MANAGEMENT: Given the narrow therapeutic index of cabazitaxel, concomitant use with potent CYP450 3A4 inhibitors should generally be avoided. If coadministration is clinically necessary, a 25% reduction in cabazitaxel's dose should be considered. Some authorities also recommend close monitoring for toxicity (e.g., bone marrow suppression, nausea, vomiting, severe diarrhea, peripheral neuropathy, cystitis, renal failure, pneumonitis) during coadministration. On the other hand, one publication indicated that doses of clarithromycin which result in trough concentrations around 70 ng/mL may not significantly affect cabazitaxel's plasma concentrations. Limitations such as this being a single-patient case report, lack of serial blood sampling, and unusual dosing for clarithromycin should be taken into consideration when evaluating this interaction in practice. The labeling of the inhibitor should be consulted as some inhibitors may continue to have effects on CYP450 3A4 even after the agent has been discontinued. For example, some manufacturers of itraconazole recommend avoiding concomitant use of cabazitaxel during and for 2 weeks after itraconazole treatment.

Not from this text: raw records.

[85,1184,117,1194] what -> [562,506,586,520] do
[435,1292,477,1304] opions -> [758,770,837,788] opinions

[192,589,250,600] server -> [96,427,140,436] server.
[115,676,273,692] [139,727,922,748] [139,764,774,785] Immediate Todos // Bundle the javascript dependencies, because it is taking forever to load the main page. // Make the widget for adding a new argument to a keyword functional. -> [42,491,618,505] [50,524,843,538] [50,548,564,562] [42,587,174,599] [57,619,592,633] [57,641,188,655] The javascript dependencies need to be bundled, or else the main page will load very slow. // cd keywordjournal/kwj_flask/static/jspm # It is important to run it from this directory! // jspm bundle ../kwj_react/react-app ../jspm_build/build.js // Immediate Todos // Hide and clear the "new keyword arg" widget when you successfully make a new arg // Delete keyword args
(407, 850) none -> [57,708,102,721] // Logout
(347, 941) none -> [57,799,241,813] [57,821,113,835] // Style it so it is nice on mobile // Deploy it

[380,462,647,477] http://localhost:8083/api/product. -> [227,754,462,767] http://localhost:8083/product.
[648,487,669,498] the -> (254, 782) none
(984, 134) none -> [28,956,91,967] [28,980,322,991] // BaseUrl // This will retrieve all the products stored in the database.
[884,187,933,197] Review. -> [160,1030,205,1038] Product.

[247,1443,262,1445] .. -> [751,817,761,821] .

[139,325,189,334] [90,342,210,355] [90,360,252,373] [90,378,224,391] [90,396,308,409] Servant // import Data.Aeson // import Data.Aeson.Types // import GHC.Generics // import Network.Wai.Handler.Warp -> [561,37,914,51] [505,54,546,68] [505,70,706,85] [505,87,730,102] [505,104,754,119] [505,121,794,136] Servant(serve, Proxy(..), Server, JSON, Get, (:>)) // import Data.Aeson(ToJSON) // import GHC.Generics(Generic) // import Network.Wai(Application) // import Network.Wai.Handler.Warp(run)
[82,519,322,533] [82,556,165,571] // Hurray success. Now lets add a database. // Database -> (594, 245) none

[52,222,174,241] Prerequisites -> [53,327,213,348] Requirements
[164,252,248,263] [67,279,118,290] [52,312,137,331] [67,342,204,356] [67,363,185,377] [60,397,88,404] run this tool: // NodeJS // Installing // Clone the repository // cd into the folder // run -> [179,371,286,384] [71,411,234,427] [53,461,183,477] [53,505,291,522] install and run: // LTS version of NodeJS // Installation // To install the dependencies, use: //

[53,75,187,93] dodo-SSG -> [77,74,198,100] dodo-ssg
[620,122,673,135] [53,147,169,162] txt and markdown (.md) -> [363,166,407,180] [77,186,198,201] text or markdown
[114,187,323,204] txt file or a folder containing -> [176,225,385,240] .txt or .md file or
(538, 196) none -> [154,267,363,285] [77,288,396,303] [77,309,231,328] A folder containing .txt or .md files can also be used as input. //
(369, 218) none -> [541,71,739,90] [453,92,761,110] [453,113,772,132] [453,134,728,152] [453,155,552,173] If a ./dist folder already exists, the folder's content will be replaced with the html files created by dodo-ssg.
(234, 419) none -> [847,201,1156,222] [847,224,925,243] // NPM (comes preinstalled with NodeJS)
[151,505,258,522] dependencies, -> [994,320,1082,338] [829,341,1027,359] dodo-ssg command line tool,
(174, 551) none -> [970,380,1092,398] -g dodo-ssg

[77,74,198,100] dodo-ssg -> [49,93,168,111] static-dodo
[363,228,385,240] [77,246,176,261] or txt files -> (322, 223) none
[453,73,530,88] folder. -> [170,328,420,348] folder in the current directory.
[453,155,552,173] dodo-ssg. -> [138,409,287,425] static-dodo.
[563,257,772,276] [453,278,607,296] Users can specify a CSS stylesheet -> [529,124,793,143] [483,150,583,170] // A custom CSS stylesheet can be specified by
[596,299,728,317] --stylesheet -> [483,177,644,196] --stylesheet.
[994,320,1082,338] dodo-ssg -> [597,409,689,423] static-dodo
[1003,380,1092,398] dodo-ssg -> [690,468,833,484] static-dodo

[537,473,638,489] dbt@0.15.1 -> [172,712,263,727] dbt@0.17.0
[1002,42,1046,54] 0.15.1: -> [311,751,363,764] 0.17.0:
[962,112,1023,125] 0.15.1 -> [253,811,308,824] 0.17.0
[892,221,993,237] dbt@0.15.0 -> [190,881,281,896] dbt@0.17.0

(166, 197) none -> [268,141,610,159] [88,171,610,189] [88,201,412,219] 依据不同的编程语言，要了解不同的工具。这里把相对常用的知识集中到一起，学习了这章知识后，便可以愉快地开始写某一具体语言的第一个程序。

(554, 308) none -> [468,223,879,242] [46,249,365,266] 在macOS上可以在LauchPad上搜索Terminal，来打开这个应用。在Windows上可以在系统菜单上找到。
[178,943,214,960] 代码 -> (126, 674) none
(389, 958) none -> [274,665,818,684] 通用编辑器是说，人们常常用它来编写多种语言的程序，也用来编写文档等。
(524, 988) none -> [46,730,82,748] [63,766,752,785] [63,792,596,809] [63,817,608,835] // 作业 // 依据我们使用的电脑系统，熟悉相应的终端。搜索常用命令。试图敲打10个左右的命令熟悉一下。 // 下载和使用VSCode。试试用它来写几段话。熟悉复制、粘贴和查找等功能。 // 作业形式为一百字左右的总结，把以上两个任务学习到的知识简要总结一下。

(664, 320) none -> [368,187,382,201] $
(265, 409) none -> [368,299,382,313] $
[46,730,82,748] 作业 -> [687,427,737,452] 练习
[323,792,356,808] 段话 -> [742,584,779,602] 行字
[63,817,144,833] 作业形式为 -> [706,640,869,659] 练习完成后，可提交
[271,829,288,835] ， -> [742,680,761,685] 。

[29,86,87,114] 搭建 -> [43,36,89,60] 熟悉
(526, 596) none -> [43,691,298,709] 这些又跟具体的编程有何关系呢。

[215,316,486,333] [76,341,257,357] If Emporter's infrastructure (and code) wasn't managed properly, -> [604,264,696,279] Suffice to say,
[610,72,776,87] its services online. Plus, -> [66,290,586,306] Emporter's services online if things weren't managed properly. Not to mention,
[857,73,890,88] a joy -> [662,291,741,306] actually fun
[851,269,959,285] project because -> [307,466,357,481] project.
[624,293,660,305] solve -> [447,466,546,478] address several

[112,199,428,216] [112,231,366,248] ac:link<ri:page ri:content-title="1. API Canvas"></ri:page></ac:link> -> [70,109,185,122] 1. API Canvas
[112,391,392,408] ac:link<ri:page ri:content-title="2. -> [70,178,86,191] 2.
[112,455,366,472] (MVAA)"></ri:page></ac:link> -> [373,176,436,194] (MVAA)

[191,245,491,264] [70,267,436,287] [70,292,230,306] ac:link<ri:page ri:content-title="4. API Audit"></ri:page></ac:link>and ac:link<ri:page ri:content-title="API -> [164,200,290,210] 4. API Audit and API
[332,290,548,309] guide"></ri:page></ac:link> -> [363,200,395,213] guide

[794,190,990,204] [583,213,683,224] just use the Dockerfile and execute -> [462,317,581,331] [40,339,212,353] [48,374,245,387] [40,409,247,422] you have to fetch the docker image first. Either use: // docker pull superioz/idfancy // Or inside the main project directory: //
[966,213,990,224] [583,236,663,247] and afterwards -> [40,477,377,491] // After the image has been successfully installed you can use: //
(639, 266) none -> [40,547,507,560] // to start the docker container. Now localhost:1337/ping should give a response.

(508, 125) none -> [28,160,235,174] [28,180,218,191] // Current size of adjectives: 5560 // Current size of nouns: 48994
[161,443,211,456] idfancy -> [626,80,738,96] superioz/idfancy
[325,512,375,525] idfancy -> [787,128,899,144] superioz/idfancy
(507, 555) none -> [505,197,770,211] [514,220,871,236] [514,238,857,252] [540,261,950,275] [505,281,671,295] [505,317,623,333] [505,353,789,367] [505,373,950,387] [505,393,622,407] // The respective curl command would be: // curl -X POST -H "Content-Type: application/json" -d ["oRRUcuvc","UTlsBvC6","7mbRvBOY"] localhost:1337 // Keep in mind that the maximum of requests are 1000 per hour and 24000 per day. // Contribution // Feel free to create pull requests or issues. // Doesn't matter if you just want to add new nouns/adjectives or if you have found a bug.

Although some in vitro data indicate synergism between macrolide antibiotics and penicillins, other in vitro data indicate antagonism. When these drugs are given together, neither has predictable therapeutic efficacy. Data are available for erythromycin, although theoretically this interaction could occur with any macrolide. Except for monitoring of the effectiveness of antibiotic therapy, no special precautions appear to be necessary.

Coadministration with CYP450 3A4 inhibitors is not expected to have clinically significant effects on the plasma concentrations of cabazitaxel, a narrow therapeutic index drug, which is primarily metabolized via the isoenzyme. A drug interaction study in patients with advanced cancers (n=13), revealed repeated administration of the moderate CYP450 3A4 inhibitor aprepitant (125 mg or 80 mg once daily) did not modify the exposure to cabazitaxel (15 mg/m2 intravenous). Clinical data with less potent CYP450 3A4 inhibitors are not available.